> **Problem details**: Each line below should be written out exactly, with none skipped.

> **Supplied data**:
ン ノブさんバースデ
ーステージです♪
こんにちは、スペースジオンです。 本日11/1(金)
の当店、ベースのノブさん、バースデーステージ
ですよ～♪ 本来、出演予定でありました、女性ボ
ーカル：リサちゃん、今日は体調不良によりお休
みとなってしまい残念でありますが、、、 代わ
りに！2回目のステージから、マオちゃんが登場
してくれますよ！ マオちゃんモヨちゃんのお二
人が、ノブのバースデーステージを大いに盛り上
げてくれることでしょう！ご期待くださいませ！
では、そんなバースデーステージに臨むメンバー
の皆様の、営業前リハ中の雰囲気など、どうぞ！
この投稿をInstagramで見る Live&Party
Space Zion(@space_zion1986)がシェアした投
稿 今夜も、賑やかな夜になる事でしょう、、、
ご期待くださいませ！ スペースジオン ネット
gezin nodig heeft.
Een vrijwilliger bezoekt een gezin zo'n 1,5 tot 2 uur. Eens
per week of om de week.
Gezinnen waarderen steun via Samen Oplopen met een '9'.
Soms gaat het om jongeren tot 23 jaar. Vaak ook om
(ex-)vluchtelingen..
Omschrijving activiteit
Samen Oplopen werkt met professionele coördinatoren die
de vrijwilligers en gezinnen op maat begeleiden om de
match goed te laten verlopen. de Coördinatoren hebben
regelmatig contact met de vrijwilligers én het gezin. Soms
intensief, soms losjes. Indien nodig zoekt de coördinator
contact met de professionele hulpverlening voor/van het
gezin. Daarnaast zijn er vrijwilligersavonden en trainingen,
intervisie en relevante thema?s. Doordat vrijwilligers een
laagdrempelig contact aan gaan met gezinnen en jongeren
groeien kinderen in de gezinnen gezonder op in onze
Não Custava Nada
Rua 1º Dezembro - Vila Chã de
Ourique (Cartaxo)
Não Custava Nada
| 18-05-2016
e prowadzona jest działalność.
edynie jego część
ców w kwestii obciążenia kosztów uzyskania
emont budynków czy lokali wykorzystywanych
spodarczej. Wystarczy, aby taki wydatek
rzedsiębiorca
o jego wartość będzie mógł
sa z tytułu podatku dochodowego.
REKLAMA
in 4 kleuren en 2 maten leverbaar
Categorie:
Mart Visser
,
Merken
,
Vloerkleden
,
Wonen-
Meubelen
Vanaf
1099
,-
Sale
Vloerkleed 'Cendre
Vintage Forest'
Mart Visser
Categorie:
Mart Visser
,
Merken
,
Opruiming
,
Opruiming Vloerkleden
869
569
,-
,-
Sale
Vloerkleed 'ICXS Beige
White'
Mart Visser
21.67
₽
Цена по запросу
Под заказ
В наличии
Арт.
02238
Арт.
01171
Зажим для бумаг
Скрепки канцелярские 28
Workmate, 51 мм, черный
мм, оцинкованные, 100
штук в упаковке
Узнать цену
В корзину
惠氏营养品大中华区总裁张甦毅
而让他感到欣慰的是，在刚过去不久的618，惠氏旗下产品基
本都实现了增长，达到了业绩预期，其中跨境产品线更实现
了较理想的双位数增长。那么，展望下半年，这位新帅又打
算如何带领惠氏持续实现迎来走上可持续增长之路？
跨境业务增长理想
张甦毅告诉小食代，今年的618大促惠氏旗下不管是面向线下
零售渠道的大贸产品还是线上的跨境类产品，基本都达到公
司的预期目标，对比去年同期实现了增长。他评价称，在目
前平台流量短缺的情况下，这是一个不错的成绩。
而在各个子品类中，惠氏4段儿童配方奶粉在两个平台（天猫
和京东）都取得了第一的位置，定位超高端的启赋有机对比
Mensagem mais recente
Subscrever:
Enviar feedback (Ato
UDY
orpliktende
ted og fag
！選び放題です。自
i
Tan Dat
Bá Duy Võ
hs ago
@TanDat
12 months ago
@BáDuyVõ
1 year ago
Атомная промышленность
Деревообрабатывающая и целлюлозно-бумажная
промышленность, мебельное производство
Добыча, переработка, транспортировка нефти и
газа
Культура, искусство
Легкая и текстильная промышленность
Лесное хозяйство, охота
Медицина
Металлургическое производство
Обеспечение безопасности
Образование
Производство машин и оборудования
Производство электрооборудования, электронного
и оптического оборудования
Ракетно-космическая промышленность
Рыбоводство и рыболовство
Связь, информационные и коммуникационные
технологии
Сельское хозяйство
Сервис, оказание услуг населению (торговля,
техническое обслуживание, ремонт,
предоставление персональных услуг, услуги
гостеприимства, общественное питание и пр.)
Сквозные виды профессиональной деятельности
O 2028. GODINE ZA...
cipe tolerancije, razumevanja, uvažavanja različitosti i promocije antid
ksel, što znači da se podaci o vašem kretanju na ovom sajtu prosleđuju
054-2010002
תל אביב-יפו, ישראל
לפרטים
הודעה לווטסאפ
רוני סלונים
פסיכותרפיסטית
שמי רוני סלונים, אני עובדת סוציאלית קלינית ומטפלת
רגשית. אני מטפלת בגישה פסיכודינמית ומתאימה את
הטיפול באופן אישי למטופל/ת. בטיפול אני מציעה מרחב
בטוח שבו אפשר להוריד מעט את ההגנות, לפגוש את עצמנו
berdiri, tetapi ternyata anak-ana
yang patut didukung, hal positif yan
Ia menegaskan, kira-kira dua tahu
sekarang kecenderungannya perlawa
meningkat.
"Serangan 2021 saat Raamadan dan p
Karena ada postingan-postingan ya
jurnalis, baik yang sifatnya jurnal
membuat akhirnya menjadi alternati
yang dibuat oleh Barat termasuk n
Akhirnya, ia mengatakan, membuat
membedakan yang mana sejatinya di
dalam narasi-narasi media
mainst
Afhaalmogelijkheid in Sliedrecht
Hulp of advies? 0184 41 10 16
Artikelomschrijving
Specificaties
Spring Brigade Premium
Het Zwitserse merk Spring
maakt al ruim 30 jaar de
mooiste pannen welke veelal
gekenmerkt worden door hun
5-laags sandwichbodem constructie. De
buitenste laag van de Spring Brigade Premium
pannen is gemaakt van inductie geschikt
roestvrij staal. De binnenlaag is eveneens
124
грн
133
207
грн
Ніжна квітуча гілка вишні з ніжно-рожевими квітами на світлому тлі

> **Written solution**:
ン ノブさんバースデ
ーステージです♪
こんにちは、スペースジオンです。 本日11/1(金)
の当店、ベースのノブさん、バースデーステージ
ですよ～♪ 本来、出演予定でありました、女性ボ
ーカル：リサちゃん、今日は体調不良によりお休
みとなってしまい残念でありますが、、、 代わ
りに！2回目のステージから、マオちゃんが登場
してくれますよ！ マオちゃんモヨちゃんのお二
人が、ノブのバースデーステージを大いに盛り上
げてくれることでしょう！ご期待くださいませ！
では、そんなバースデーステージに臨むメンバー
の皆様の、営業前リハ中の雰囲気など、どうぞ！
この投稿をInstagramで見る Live&Party
Space Zion(@space_zion1986)がシェアした投
稿 今夜も、賑やかな夜になる事でしょう、、、
ご期待くださいませ！ スペースジオン ネット
gezin nodig heeft.
Een vrijwilliger bezoekt een gezin zo'n 1,5 tot 2 uur. Eens
per week of om de week.
Gezinnen waarderen steun via Samen Oplopen met een '9'.
Soms gaat het om jongeren tot 23 jaar. Vaak ook om
(ex-)vluchtelingen..
Omschrijving activiteit
Samen Oplopen werkt met professionele coördinatoren die
de vrijwilligers en gezinnen op maat begeleiden om de
match goed te laten verlopen. de Coördinatoren hebben
regelmatig contact met de vrijwilligers én het gezin. Soms
intensief, soms losjes. Indien nodig zoekt de coördinator
contact met de professionele hulpverlening voor/van het
gezin. Daarnaast zijn er vrijwilligersavonden en trainingen,
intervisie en relevante thema?s. Doordat vrijwilligers een
laagdrempelig contact aan gaan met gezinnen en jongeren
groeien kinderen in de gezinnen gezonder op in onze
Não Custava Nada
Rua 1º Dezembro - Vila Chã de
Ourique (Cartaxo)
Não Custava Nada
| 18-05-2016
e prowadzona jest działalność.
edynie jego część
ców w kwestii obciążenia kosztów uzyskania
emont budynków czy lokali wykorzystywanych
spodarczej. Wystarczy, aby taki wydatek
rzedsiębiorca
o jego wartość będzie mógł
sa z tytułu podatku dochodowego.
REKLAMA
in 4 kleuren en 2 maten leverbaar
Categorie:
Mart Visser
,
Merken
,
Vloerkleden
,
Wonen-
Meubelen
Vanaf
1099
,-
Sale
Vloerkleed 'Cendre
Vintage Forest'
Mart Visser
Categorie:
Mart Visser
,
Merken
,
Opruiming
,
Opruiming Vloerkleden
869
569
,-
,-
Sale
Vloerkleed 'ICXS Beige
White'
Mart Visser
21.67
₽
Цена по запросу
Под заказ
В наличии
Арт.
02238
Арт.
01171
Зажим для бумаг
Скрепки канцелярские 28
Workmate, 51 мм, черный
мм, оцинкованные, 100
штук в упаковке
Узнать цену
В корзину
惠氏营养品大中华区总裁张甦毅
而让他感到欣慰的是，在刚过去不久的618，惠氏旗下产品基
本都实现了增长，达到了业绩预期，其中跨境产品线更实现
了较理想的双位数增长。那么，展望下半年，这位新帅又打
算如何带领惠氏持续实现迎来走上可持续增长之路？
跨境业务增长理想
张甦毅告诉小食代，今年的618大促惠氏旗下不管是面向线下
零售渠道的大贸产品还是线上的跨境类产品，基本都达到公
司的预期目标，对比去年同期实现了增长。他评价称，在目
前平台流量短缺的情况下，这是一个不错的成绩。
而在各个子品类中，惠氏4段儿童配方奶粉在两个平台（天猫
和京东）都取得了第一的位置，定位超高端的启赋有机对比
Mensagem mais recente
Subscrever:
Enviar feedback (Ato
UDY
orpliktende
ted og fag
！選び放題です。自
i
Tan Dat
Bá Duy Võ
hs ago
@TanDat
12 months ago
@BáDuyVõ
1 year ago
Атомная промышленность
Деревообрабатывающая и целлюлозно-бумажная
промышленность, мебельное производство
Добыча, переработка, транспортировка нефти и
газа
Культура, искусство
Легкая и текстильная промышленность
Лесное хозяйство, охота
Медицина
Металлургическое производство
Обеспечение безопасности
Образование
Производство машин и оборудования
Производство электрооборудования, электронного
и оптического оборудования
Ракетно-космическая промышленность
Рыбоводство и рыболовство
Связь, информационные и коммуникационные
технологии
Сельское хозяйство
Сервис, оказание услуг населению (торговля,
техническое обслуживание, ремонт,
предоставление персональных услуг, услуги
гостеприимства, общественное питание и пр.)
Сквозные виды профессиональной деятельности
O 2028. GODINE ZA...
cipe tolerancije, razumevanja, uvažavanja različitosti i promocije antid
ksel, što znači da se podaci o vašem kretanju na ovom sajtu prosleđuju
054-2010002
תל אביב-יפו, ישראל
לפרטים
הודעה לווטסאפ
רוני סלונים
פסיכותרפיסטית
שמי רוני סלונים, אני עובדת סוציאלית קלינית ומטפלת
רגשית. אני מטפלת בגישה פסיכודינמית ומתאימה את
הטיפול באופן אישי למטופל/ת. בטיפול אני מציעה מרחב
בטוח שבו אפשר להוריד מעט את ההגנות, לפגוש את עצמנו
berdiri, tetapi ternyata anak-ana
yang patut didukung, hal positif yan
Ia menegaskan, kira-kira dua tahu
sekarang kecenderungannya perlawa
meningkat.
"Serangan 2021 saat Raamadan dan p
Karena ada postingan-postingan ya
jurnalis, baik yang sifatnya jurnal
membuat akhirnya menjadi alternati
yang dibuat oleh Barat termasuk n
Akhirnya, ia mengatakan, membuat
membedakan yang mana sejatinya di
dalam narasi-narasi media
mainst
Afhaalmogelijkheid in Sliedrecht
Hulp of advies? 0184 41 10 16
Artikelomschrijving
Specificaties
Spring Brigade Premium
Het Zwitserse merk Spring
maakt al ruim 30 jaar de
mooiste pannen welke veelal
gekenmerkt worden door hun
5-laags sandwichbodem constructie. De
buitenste laag van de Spring Brigade Premium
pannen is gemaakt van inductie geschikt
roestvrij staal. De binnenlaag is eveneens
124
грн
133
207
грн
Ніжна квітуча гілка вишні з ніжно-рожевими квітами на світлому тлі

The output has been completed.